## Source text
──────
The possibilities of endoscopic diagnosis in the head and neck area have been expanded in recent years through technological developments. In clinical practice, high-resolution white-light endoscopy, preferably with digital magnification and narrow band imaging (NBI), has prevailed as the standard technique in endoscopic diagnosis. Data on the influence of previous laryngeal operations on the diagnostic value of laryngeal endoscopy are not available in the national and international literature.

We performed a blinded assessment of endoscopic images of laryngeal lesions in white light and NBI mode through three ENT specialists. 170 lesions were recorded preoperatively with a flexible endoscope and 144 lesions intraoperatively with a rigid endoscope. These observers had to differentiate between potentially malignant and benign lesions. In 65 lesions, the larynx had previously undergone surgery. The sensitivity and specificity of the assessment in white light and NBI mode were averaged for all three observers and calculated separately for the previously operated or non-operated patients. Histology served as the gold standard.
──────
(Stored data)
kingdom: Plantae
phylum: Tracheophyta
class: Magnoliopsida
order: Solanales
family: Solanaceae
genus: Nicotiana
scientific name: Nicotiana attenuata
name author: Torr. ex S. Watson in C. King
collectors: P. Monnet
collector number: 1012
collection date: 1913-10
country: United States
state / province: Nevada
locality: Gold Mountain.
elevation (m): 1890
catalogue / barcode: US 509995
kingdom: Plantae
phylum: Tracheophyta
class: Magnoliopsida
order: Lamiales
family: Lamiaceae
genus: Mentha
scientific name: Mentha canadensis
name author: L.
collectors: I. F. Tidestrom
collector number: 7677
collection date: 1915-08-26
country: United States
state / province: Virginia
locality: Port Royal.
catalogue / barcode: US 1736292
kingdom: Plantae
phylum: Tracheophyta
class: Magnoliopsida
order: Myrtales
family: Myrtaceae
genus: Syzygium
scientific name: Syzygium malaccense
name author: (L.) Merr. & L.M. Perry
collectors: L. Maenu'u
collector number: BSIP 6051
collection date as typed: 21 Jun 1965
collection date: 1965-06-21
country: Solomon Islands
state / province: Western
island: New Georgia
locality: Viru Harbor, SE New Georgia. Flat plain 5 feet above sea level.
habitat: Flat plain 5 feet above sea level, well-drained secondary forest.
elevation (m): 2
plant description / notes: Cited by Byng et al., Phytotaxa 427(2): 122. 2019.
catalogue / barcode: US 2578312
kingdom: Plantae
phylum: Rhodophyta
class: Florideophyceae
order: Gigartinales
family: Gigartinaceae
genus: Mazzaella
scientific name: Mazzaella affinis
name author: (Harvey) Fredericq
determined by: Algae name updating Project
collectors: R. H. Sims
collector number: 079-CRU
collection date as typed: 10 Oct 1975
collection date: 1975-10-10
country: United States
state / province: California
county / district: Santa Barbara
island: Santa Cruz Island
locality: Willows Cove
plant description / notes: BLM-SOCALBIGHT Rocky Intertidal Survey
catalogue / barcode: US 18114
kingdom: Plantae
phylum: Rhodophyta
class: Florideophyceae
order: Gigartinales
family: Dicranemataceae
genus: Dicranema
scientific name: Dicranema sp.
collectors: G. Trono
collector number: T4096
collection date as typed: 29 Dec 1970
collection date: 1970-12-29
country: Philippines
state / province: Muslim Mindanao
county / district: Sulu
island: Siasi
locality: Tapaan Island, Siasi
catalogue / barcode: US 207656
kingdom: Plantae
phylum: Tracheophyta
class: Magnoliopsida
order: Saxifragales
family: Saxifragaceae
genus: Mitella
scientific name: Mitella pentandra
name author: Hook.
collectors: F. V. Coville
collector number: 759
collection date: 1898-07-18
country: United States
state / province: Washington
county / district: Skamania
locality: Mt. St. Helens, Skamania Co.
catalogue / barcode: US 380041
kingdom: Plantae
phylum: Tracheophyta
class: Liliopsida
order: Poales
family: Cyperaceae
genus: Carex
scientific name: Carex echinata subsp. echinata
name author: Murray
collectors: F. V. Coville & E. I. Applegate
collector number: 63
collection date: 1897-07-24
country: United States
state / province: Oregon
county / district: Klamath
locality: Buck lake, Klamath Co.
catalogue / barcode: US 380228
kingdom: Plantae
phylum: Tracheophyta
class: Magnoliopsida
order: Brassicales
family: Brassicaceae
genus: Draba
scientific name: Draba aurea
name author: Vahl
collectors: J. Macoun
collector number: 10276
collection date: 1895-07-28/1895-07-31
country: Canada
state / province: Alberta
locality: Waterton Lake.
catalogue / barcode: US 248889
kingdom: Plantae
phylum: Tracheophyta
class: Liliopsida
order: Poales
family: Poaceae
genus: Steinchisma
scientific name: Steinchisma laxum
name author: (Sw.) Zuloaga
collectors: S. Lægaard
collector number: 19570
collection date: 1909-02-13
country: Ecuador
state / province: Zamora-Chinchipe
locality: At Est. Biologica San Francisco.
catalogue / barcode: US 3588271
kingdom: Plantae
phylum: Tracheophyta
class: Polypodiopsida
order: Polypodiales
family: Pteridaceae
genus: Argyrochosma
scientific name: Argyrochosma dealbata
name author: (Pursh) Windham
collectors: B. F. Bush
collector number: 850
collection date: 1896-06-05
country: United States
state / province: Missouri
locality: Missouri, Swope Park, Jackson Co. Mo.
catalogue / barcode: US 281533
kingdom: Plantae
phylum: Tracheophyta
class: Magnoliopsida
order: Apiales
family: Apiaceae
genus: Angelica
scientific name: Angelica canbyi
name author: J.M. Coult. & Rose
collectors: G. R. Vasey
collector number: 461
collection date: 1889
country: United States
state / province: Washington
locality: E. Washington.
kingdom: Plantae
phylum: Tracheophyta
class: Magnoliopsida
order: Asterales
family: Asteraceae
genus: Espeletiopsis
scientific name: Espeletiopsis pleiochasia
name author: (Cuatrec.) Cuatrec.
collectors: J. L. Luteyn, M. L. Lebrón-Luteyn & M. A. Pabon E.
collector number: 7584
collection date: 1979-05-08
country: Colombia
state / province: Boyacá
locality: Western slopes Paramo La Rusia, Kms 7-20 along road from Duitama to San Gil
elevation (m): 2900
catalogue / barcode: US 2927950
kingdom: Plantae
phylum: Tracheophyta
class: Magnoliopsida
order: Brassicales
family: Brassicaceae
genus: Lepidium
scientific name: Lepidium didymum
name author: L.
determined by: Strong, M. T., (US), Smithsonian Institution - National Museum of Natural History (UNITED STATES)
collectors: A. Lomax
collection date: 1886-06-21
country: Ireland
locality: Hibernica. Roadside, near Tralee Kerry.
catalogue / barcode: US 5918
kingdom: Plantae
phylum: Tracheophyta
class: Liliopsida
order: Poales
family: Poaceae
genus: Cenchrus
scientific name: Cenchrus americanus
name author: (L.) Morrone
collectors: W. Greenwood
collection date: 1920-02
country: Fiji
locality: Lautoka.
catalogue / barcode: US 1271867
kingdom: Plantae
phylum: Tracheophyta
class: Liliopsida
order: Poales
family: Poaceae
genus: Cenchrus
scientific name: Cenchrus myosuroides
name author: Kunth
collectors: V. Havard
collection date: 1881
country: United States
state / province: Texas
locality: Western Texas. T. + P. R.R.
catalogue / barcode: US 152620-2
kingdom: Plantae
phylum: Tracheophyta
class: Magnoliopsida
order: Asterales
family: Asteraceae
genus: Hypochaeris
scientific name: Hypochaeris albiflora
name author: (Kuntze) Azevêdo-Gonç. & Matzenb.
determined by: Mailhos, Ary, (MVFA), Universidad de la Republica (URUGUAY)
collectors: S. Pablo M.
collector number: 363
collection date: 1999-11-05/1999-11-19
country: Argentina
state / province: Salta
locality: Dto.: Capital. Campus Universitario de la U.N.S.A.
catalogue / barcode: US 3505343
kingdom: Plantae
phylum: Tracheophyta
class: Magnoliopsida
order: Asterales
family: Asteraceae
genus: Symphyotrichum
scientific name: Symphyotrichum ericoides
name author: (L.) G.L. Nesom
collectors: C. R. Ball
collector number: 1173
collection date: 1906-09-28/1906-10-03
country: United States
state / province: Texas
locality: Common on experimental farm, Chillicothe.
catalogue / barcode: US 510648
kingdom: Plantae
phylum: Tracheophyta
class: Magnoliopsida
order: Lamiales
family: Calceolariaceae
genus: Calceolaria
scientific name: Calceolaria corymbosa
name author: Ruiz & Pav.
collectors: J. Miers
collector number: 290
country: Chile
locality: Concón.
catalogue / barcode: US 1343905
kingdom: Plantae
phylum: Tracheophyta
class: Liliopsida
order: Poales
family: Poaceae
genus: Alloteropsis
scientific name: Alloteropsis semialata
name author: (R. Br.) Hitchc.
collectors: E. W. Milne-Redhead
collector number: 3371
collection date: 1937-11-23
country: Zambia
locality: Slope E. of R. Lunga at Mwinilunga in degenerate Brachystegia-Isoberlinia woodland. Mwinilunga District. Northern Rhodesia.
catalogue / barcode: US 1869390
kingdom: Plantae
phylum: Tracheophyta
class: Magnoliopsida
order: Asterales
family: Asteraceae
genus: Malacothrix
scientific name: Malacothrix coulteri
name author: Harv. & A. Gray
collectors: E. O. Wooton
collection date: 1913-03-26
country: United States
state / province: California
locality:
──────
## To do
1. According to the laryngeal endoscopy text, how many lesions in total were recorded intraoperatively with a rigid endoscope?
2. Carry on with the text about endoscopy of laryngeal lesions, starting after its final sentence.

## Results for each task
1. 144 lesions.

2.
The averaged sensitivity and specificity were higher in the evaluation in NBI mode compared to white light and higher in previously non-operated lesions compared to operated ones. The added benefit of NBI in terms of averaged sensitivity was statistically significant. In the group of preoperative recordings the sensitivity of the pre-operated patients increased from 63.9% in the white light mode to 86.1% in the NBI mode and the specificity from 95.0% to 96.7%.

Overall, it was shown that previous laryngeal operations are a relevant factor influencing endoscopic diagnosis and that the use of NBI in this subgroup may be beneficial.